Thanks. I'm testing the patch revert, no crash after first loop, I'll
run a few more to be sure as it's not entirely reliable.

Sending the revert is option of last resort as we're approaching end of
5.14 dev cycle and the crash prevents testing (unlike the fuzzer
warning).

2021-08-12 18:40:52

by Desmond Cheong Zhi Xi

[permalink] [raw]
Subject: Re: [PATCH v2] btrfs: fix rw device counting in __btrfs_free_extra_devids

On 12/8/21 11:50 pm, David Sterba wrote:
> On Thu, Aug 12, 2021 at 11:43:16PM +0800, Desmond Cheong Zhi Xi wrote:
>> On 12/8/21 6:38 pm, David Sterba wrote:
>>> On Tue, Jul 27, 2021 at 03:13:03PM +0800, Desmond Cheong Zhi Xi wrote:
>>>> When removing a writeable device in __btrfs_free_extra_devids, the rw
>>>> device count should be decremented.

== == ==

■ **Aim 1**:
Condense the patch discussion's paragraph beginning "Sending the revert is option of last resort" into a bulleted list that keeps its main facts.

■ **Records provided**:

== == ==

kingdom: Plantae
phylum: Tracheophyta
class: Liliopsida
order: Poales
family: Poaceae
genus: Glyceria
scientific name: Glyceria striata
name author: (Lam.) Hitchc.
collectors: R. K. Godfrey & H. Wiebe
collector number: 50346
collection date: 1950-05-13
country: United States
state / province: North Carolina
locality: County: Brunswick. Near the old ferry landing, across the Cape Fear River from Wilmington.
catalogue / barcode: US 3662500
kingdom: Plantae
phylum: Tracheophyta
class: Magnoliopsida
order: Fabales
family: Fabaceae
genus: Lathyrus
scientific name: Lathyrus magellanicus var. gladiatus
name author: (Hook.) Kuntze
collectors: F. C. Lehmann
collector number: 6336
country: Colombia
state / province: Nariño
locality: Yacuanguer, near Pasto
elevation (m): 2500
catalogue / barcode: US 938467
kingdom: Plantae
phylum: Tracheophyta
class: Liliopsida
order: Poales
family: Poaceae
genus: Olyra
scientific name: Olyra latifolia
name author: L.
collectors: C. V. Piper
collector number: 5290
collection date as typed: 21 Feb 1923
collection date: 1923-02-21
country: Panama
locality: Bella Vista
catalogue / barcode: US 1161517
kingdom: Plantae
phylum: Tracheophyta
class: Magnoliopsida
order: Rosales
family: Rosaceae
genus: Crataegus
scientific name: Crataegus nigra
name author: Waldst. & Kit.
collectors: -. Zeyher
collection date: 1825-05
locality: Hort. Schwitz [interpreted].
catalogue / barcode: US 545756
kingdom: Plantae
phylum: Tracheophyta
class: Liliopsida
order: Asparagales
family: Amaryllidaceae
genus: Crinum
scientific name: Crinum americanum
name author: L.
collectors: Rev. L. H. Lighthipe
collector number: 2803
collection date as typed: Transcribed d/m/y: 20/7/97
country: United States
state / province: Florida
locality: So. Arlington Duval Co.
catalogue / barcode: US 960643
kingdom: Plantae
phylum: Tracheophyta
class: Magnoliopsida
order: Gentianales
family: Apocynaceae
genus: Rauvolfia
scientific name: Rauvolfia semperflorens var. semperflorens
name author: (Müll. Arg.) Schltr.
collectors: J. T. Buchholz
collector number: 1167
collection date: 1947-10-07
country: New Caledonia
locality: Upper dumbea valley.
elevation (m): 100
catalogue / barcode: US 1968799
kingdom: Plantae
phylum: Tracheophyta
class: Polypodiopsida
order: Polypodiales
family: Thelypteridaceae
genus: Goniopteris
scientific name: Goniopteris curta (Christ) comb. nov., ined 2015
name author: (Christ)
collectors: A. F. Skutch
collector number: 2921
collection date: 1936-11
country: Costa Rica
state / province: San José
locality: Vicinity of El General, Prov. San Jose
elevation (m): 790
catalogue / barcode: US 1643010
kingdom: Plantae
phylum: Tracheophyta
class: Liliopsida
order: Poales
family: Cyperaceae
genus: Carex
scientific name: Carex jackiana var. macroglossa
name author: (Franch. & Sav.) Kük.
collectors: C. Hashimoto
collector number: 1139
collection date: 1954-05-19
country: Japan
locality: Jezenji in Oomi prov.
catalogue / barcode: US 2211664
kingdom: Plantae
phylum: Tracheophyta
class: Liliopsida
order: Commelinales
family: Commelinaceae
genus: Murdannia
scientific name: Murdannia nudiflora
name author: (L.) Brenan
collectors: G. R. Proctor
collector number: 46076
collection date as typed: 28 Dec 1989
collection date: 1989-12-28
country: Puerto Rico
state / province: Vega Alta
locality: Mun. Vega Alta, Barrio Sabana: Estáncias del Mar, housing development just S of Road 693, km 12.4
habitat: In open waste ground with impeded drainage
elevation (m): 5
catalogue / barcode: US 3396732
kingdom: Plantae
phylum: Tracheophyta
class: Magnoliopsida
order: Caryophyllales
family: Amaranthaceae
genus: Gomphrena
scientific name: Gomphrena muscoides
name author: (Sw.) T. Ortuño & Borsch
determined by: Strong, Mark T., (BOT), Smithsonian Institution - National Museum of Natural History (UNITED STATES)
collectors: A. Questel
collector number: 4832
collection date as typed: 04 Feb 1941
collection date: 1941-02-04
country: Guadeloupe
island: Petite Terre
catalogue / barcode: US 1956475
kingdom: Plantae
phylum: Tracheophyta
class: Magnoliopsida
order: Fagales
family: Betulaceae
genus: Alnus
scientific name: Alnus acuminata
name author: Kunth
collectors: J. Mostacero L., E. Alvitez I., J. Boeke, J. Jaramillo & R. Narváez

== == ==

■ **Aim 2**:
In the listing, reproduce the stretch from the line containing "collector number: 2921" through the line containing "collectors: C. Hashimoto", changing "elevation" to "altitude" and leaving everything else unaltered.

■ **Response 1**:
- Sending the revert is a last resort.
- The 5.14 development cycle is nearing its end.
- The crash prevents testing, while the fuzzer warning does not.

■ **Response 2**:
collector number: 2921
collection date: 1936-11
country: Costa Rica
state / province: San José
locality: Vicinity of El General, Prov. San Jose
altitude (m): 790
catalogue / barcode: US 1643010
kingdom: Plantae
phylum: Tracheophyta
class: Liliopsida
order: Poales
family: Cyperaceae
genus: Carex
scientific name: Carex jackiana var. macroglossa
name author: (Franch. & Sav.) Kük.
collectors: C. Hashimoto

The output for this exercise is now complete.